▶ _Problem to solve_:
When the line containing "following networks will be suspended at" appears in the data below, begin copying there and stop only after the line containing "back in the 60s, contributing to underground".

Stored data entries:
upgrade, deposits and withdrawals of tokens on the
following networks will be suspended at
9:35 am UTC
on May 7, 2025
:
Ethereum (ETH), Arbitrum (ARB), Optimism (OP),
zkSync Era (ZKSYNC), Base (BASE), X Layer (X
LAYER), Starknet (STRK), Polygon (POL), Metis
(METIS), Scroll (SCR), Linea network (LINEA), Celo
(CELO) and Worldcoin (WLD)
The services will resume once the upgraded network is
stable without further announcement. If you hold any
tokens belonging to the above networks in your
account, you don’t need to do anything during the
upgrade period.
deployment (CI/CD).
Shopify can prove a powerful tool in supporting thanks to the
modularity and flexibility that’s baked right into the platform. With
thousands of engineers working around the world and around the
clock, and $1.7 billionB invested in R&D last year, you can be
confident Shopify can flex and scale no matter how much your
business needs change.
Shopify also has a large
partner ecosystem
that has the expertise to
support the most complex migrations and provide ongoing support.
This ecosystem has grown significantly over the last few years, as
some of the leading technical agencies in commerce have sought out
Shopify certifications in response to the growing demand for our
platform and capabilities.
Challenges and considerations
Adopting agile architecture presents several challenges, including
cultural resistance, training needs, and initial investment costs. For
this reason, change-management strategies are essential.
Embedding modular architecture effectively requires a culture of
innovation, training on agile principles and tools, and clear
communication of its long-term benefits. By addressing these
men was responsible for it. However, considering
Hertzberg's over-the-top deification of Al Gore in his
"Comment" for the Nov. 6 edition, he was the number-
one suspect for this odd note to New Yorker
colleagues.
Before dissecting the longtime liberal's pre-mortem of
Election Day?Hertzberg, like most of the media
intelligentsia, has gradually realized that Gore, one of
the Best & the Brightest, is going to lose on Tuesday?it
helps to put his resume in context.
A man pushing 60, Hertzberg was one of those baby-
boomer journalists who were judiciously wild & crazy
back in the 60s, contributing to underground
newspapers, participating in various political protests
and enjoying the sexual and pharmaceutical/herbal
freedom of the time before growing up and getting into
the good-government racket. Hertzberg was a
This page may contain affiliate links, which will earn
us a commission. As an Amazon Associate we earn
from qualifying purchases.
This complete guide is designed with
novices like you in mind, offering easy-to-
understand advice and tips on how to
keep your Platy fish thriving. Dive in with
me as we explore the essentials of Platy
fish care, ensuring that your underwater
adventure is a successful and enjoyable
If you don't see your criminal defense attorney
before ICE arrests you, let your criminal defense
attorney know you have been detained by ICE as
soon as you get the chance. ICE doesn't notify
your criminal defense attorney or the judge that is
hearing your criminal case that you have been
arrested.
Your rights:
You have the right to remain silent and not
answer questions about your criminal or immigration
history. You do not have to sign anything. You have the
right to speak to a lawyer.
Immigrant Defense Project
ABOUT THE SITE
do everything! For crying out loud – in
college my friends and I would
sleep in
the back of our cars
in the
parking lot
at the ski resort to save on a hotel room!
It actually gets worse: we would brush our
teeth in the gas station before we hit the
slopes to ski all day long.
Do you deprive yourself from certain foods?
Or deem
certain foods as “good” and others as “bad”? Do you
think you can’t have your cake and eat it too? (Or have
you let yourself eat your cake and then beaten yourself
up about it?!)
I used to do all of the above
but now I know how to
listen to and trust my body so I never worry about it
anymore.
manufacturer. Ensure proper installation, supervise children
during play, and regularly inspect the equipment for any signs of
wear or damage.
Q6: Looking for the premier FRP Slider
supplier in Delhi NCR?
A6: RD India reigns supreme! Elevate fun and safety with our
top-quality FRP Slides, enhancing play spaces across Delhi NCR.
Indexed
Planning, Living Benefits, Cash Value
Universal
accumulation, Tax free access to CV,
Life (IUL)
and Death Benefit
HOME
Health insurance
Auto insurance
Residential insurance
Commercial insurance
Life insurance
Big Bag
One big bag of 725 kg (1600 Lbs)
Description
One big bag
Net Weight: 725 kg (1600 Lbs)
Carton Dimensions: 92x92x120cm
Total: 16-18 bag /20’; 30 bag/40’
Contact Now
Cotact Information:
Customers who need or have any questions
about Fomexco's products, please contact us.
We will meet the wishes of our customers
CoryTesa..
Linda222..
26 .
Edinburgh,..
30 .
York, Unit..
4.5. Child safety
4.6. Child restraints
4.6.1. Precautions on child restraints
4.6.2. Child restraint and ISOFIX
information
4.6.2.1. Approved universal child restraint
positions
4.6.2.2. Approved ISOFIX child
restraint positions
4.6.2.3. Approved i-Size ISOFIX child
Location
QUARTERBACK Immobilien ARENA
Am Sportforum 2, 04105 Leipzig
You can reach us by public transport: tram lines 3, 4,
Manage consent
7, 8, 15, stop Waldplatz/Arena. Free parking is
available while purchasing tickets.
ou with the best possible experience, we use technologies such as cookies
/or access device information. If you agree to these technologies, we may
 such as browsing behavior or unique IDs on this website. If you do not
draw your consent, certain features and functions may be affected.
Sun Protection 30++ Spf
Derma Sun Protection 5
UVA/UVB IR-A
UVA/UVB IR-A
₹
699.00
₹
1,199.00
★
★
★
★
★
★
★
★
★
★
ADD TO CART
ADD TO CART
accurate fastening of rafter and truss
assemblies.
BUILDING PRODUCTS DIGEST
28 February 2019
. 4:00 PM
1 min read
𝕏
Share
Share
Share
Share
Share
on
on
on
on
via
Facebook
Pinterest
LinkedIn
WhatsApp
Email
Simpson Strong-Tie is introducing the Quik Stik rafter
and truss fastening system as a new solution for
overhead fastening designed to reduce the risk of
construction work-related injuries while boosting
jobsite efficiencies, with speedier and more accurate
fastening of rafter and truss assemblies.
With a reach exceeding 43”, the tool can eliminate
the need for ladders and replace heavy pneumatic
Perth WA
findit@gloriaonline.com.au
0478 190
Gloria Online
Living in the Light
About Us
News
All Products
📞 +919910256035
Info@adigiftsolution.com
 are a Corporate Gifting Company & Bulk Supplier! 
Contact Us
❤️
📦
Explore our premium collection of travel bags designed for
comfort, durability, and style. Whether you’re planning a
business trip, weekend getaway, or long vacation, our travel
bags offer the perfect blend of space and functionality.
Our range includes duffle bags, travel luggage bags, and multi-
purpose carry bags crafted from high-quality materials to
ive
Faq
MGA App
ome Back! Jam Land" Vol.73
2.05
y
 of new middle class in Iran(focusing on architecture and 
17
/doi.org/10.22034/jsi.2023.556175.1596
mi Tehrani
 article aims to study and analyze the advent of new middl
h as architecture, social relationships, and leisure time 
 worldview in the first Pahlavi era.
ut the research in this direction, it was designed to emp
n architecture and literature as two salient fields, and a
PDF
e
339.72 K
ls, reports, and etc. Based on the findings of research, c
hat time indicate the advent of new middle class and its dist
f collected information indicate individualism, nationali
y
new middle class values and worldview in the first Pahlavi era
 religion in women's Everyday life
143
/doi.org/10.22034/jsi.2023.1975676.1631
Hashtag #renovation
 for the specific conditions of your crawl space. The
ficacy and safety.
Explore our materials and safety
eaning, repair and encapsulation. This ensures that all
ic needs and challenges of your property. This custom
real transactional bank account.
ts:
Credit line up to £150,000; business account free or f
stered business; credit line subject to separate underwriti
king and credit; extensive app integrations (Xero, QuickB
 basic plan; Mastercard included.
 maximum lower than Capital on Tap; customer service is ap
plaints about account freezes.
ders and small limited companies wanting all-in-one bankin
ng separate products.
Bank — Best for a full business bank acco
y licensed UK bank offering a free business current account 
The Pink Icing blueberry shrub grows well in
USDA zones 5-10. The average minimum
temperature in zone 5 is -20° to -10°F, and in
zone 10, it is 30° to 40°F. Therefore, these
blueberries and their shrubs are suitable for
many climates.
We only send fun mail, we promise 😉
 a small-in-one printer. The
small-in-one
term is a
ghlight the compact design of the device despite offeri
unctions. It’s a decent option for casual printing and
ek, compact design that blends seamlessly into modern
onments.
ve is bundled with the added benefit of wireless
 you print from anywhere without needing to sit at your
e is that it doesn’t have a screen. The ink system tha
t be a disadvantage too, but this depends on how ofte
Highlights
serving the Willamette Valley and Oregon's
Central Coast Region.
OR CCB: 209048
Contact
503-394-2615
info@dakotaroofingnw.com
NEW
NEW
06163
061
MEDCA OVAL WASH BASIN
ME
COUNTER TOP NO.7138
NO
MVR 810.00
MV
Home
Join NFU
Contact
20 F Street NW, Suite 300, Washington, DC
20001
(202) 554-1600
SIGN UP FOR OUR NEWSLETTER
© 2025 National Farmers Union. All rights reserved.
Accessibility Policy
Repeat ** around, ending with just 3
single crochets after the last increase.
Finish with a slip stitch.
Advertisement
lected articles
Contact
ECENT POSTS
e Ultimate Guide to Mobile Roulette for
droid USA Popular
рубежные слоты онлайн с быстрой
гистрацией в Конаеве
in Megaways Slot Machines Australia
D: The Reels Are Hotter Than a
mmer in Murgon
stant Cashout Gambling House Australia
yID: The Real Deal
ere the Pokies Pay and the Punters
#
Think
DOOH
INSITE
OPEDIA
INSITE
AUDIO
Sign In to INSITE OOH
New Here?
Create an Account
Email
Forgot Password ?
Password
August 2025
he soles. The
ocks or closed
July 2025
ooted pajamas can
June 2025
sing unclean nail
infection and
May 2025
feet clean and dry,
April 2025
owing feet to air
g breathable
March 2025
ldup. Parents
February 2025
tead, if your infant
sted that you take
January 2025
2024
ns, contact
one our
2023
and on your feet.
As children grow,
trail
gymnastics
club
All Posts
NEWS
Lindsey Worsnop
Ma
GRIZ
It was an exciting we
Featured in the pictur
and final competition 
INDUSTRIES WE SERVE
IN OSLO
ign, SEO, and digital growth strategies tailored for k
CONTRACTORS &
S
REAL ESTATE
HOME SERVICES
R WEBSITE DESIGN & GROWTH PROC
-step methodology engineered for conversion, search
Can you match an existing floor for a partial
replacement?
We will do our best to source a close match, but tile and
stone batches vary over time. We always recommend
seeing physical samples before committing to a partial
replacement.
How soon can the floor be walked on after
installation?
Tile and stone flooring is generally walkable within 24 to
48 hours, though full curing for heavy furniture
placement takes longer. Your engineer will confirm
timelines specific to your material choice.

▶ _Exercise output_:
following networks will be suspended at
9:35 am UTC
on May 7, 2025
:
Ethereum (ETH), Arbitrum (ARB), Optimism (OP),
zkSync Era (ZKSYNC), Base (BASE), X Layer (X
LAYER), Starknet (STRK), Polygon (POL), Metis
(METIS), Scroll (SCR), Linea network (LINEA), Celo
(CELO) and Worldcoin (WLD)
The services will resume once the upgraded network is
stable without further announcement. If you hold any
tokens belonging to the above networks in your
account, you don’t need to do anything during the
upgrade period.
deployment (CI/CD).
Shopify can prove a powerful tool in supporting thanks to the
modularity and flexibility that’s baked right into the platform. With
thousands of engineers working around the world and around the
clock, and $1.7 billionB invested in R&D last year, you can be
confident Shopify can flex and scale no matter how much your
business needs change.
Shopify also has a large
partner ecosystem
that has the expertise to
support the most complex migrations and provide ongoing support.
This ecosystem has grown significantly over the last few years, as
some of the leading technical agencies in commerce have sought out
Shopify certifications in response to the growing demand for our
platform and capabilities.
Challenges and considerations
Adopting agile architecture presents several challenges, including
cultural resistance, training needs, and initial investment costs. For
this reason, change-management strategies are essential.
Embedding modular architecture effectively requires a culture of
innovation, training on agile principles and tools, and clear
communication of its long-term benefits. By addressing these
men was responsible for it. However, considering
Hertzberg's over-the-top deification of Al Gore in his
"Comment" for the Nov. 6 edition, he was the number-
one suspect for this odd note to New Yorker
colleagues.
Before dissecting the longtime liberal's pre-mortem of
Election Day?Hertzberg, like most of the media
intelligentsia, has gradually realized that Gore, one of
the Best & the Brightest, is going to lose on Tuesday?it
helps to put his resume in context.
A man pushing 60, Hertzberg was one of those baby-
boomer journalists who were judiciously wild & crazy
back in the 60s, contributing to underground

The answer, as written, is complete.